REQUIREMENT> Only the pictures should be left out; write out all other data exactly.
┄┄┄┄┄┄┄┄┄┄┄┄┄┄┄┄┄┄┄┄
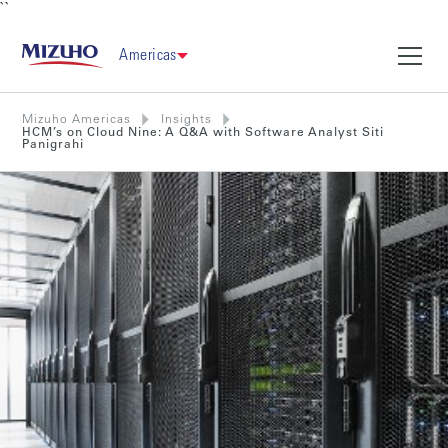
``
Americas
Mizuho Americas
Insights
HCM’s on Cloud Nine: A Q&A with Software Analyst Siti
Panigrahi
┄┄┄┄┄┄┄┄┄┄┄┄┄┄┄┄┄┄┄┄
OUTPUT>
``
Americas
Mizuho Americas
Insights
HCM’s on Cloud Nine: A Q&A with Software Analyst Siti
Panigrahi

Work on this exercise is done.